Julián se presentó en mi casa al día siguiente, a las siete, y llamó con cuatro golpes rápidos en la puerta. Mi casa es un edificio a la moda con espantosas persianas rosas que, según mi mujer, recordaban las casas que salían en Architectural Design. Julián tenía un aspecto radicalmente distinto al del día anterior. Todavía se le veía radiante de salud y exudando una increíble sensación de calma interior. Pero lo que llevaba me inquietó un poco.
Inmediatamente, Julián empezó a revelarme más cosas sobre su transformación personal y la facilidad con que se produjo.

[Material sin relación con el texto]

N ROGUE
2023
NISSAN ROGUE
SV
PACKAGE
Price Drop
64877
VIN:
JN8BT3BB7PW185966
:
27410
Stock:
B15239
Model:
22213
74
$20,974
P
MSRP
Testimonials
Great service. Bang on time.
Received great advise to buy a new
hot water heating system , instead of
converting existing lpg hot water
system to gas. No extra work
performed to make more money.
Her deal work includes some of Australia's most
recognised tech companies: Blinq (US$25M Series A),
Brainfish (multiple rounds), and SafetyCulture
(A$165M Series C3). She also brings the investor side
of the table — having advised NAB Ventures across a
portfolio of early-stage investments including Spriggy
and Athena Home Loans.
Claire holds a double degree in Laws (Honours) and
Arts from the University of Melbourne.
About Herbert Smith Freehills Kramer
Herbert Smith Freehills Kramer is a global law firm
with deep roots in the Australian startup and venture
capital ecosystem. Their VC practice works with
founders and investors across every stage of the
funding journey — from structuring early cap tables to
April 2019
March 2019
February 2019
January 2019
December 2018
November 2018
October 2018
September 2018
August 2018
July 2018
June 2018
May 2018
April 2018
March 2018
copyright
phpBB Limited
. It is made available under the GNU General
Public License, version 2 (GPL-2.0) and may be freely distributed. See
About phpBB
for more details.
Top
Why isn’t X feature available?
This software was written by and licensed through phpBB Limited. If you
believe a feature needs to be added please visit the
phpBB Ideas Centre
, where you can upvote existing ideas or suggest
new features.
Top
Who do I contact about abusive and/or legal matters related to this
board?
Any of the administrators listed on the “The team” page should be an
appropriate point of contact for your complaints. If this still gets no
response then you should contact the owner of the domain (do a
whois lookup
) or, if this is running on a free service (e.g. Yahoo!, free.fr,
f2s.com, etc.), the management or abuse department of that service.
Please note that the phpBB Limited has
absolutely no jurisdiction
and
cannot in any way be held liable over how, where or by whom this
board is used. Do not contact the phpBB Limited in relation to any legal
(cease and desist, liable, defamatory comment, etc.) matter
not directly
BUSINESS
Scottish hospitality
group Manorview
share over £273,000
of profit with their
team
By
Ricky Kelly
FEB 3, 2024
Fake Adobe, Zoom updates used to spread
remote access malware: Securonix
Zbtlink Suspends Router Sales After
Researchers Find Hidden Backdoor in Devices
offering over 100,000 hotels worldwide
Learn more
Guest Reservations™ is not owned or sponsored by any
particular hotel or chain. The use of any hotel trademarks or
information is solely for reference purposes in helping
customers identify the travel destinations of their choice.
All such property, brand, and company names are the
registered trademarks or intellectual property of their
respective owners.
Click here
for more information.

Me habló de las antiguas técnicas que había aprendido para controlar la mente y para borrar el hábito de preocuparse que a tantos afecta en nuestra compleja sociedad. Habló de las enseñanzas de los monjes para vivir una vida más plena y gratificante. Y habló también de una serie de métodos para liberar el manantial de juventud y energía que, dijo, todos llevamos dentro en estado latente
Me impactó la verdad de sus palabras. Julián tenía razón. Mis años en el conservador mundo de la abogacía, haciendo siempre las mismas cosas con la misma gente que pensaba las mismas cosas cada día, habían llenado mi taza hasta el borde. Jenny siempre me estaba diciendo que deberíamos conocer gente nueva y explorar nuevas cosas. «Ojalá fueras un poco más aventurero, John», solía decirme.
Tras oír aquel extraño cuento allá en las cumbres del Himalaya y sentado junto a un monje que había visto de primera mano la antorcha de la verdadera luz, Julián me dijo que se desilusionó. Sencillamente, dijo que pensó que iba a oír algo definitivo, un esclarecimiento que le haría pasar a la acción o, por qué no, le arrancaría lágrimas.